I reduced the power and began a steady descent. We were just west of the Colorado River and Yuma, Arizona, lay ahead, easily within gliding distance. I knew it was a joint-use airport with general aviation, airlines, and military aircraft. Busy place, but I needed to land now, find a mechanic, and answer the aircraft’s pleas for attention.

Los Angeles Center had been providing VFR flight following. When we switched to Yuma Approach and then Yuma Tower, we advised the controllers that we were making a precautionary landing. The controllers were calm and professional as you’d expect them to be, and we never declared an emergency. We made an uneventful approach and landing and taxied to a maintenance facility.
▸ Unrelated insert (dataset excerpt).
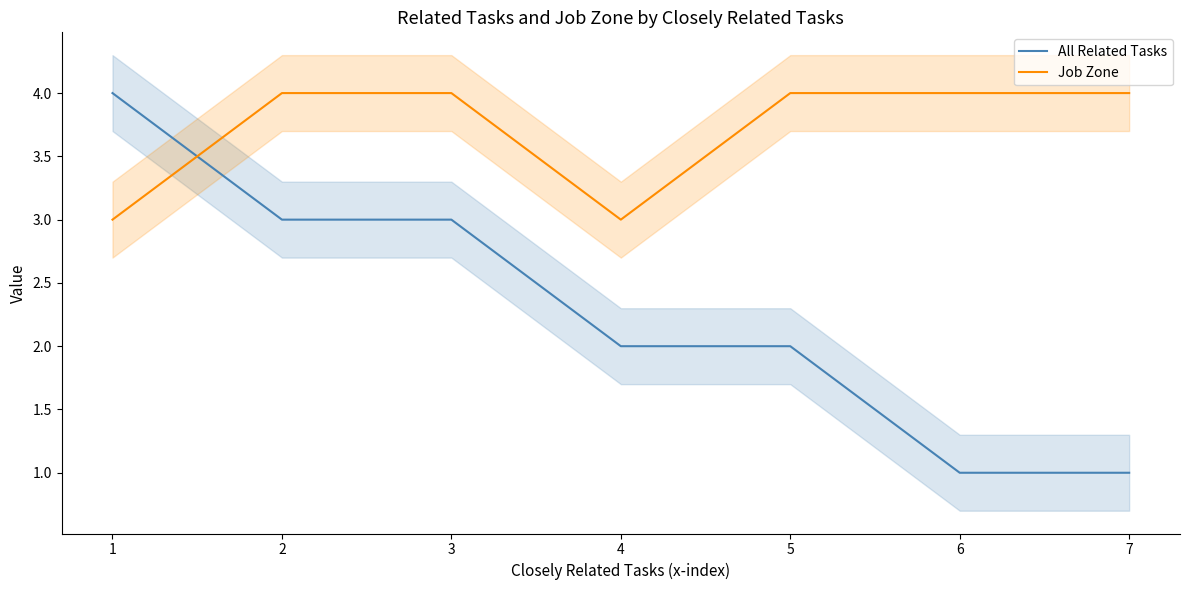

How many interior local valleys does the Job Zone series have?

1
All seemed perfectly normal, and as I shut down, and I began to question why the heck I’d landed with five hours of fuel remaining, and thousands of miles to go before reaching Florida. Had I overreacted? Was this stop really necessary, or was I just wasting time and a tailwind?

As I stepped out of the airplane, however, those thoughts disappeared immediately, and I suddenly appreciated the communiqué the airplane had been trying to deliver. On the left side of the cowling, the paint was gone from an area about the size of my hand. Beneath it, the aluminum skin was badly blistered and nearly melted from excessive heat.
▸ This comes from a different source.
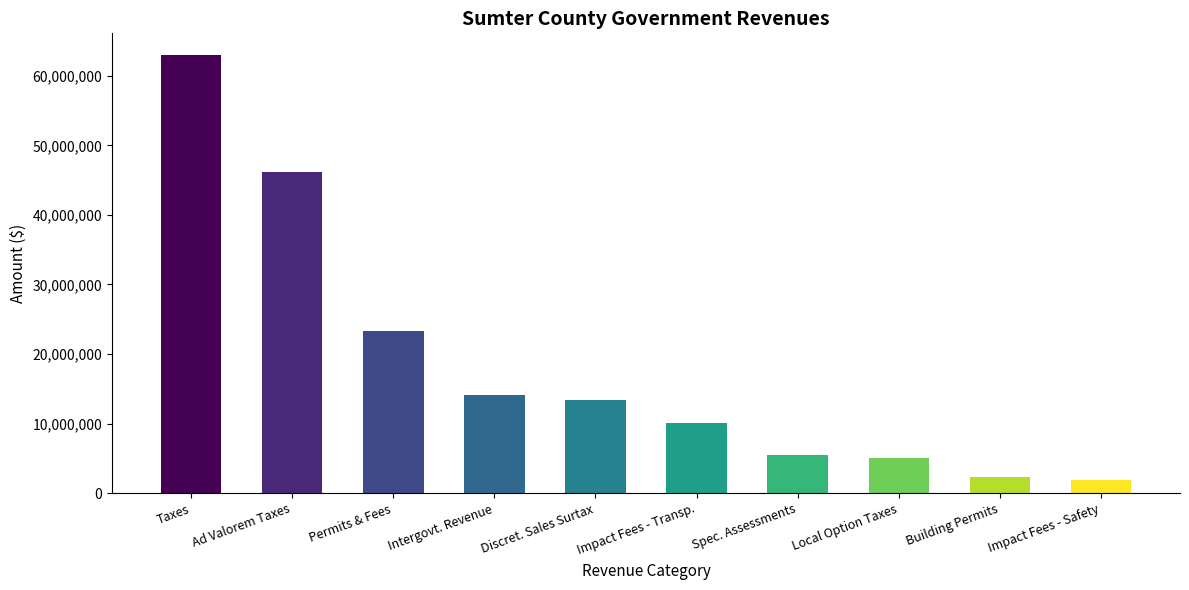

What is the change in value from Taxes to Impact Fees - Safety?

-61125486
We removed the cowl and the source of the problem quickly became obvious. An exhaust coupling had failed. Also known as a V-band, the linkage secures the exhaust system to the output side of the turbocharger. When it failed, a small gap between the turbocharger and exhaust pipe opened up and allowed superheated exhaust gasses—upwards of 1,600 degrees Fahrenheit—to escape and torch the aluminum cowl just an inch or so away.

Our near-disaster had nothing to do with the throttle cable or its misbehavior. The culprit V-band had been deemed fit to reinstall after exhaust work, and when it failed, the wastegate needed to be opened far wider than normal to make up for boost lost to the broken connection. The V-band, which resembles a hose clamp, is a critical part that must withstand extreme thermal cycles. Without it, hot exhaust was well on its way to burning through the aluminum cowling, and the superheated gas created a serious risk of an in-flight engine fire.

In flying, all pilots must have a certain degree of confidence in their aircraft. But how much you trust the airplane, how well you know it mechanically, and how sensitive you become to its behavior varies widely. For me, I learned that ignoring an airplane’s subtle messages that something isn’t right could prove disastrous. When the airplane speaks, I listen.

Lou Frank, AOPA 860808, is an instrument-rated commercial pilot with about 3,000 flight hours. He has been flying 25 years, lives in San Diego, and has flown throughout the United States and Mexico.